Catwalk.jl can speed up long-running Julia processes by minimizing the overhead of dynamic dispatch. It is a JIT compiler that continuosly re-optimizes dispatch code based on data collected at runtime.
It profiles user-specified call sites, estimating the distribution of dynamically dispatched types during runtime, and generates fast static routes for the most frequent ones on the fly.
The statistical profiler has very low overhead and can be configured to handle situations where the distribution of dispatched types changes relatively fast.
To minimize compilation overhead, recompilation only occurs when the distribution changed enough and the tunable cost model predicts significant speedup compared to the best version that was previously compiled.
The dynamic dispatch in Julia is very fast in itself, so speeding it up is not an easy task.
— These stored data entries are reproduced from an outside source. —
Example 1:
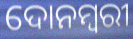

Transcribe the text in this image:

ଦୋନମ୍ବରୀ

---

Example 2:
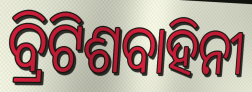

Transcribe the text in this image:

ବ୍ରିଟିଶବାହିନୀ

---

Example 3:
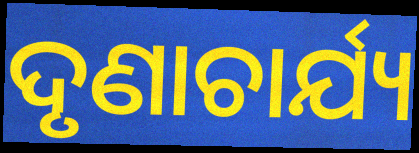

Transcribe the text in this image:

ଦୃଣାଚାର୍ଯ୍ୟ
Catwalk.jl focuses on use cases when it is not feasible to list the dynamically dispatched concrete types in the source code of the call site.
Catwalk.jl assumes the followings:
- The process is long running: several seconds, but possibly minutes are needed to break even after the initial compilation overhead.
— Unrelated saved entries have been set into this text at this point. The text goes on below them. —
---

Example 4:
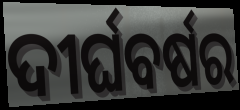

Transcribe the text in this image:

ଦୀର୍ଘବର୍ଷର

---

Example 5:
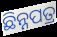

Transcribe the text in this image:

ଛିନ୍ନପତ୍ର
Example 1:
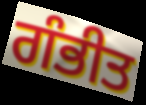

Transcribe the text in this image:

ਗੰਭੀਤ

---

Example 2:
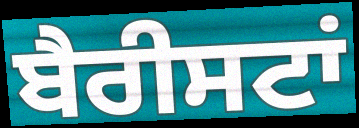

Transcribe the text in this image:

ਬੈਰੀਸਟਾਂ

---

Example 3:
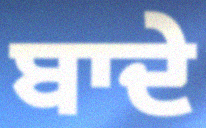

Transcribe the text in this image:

ਬਾਦੇ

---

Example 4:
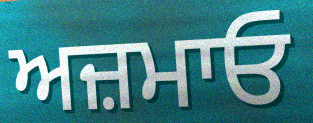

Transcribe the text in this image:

ਅਜ਼ਮਾਓ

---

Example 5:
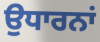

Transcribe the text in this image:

ਉਧਾਰਨਾਂ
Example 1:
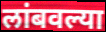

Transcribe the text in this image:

लांबवल्या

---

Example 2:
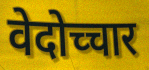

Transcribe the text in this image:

वेदोच्चार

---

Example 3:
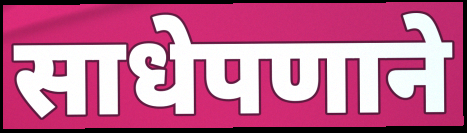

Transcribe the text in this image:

साधेपणाने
- Few dynamically dispatched call sites contribute significantly to the running time (dynamic dispatch in a hot loop).
- You can modify the source code around the interesting call sites (add a macro call), and calculation is organized into batches.
- SingleDispatchArrays.jl gives you fast single dispatch for arrays of non-homogeneous elements.
- JuliaFolds packages in general try to do a weaker version of this, as discussed in: Tail-call optimization and function-barrier -based accumulation in loops.
- ManualDispatch.jl can serve you better in less dynamic cases, when it is feasible to list the dynamically dispatched types in the source code.
- In even simpler cases using unions instead of a type hierarchy may allow the Julia compiler to "split the union". See for example List performance improvent by Union-typed tail in DataStructures.jl.
- FunctionWrappers.jl will give you type stability for a fixed (?) cost. Its use case is different, but if you are wrestling with type instabilities, take a look at it first.
- FunctionWranglers.jl allows fast, inlined execution of functions provided in an array - for that use case it is a better choice than Catwalk.jl.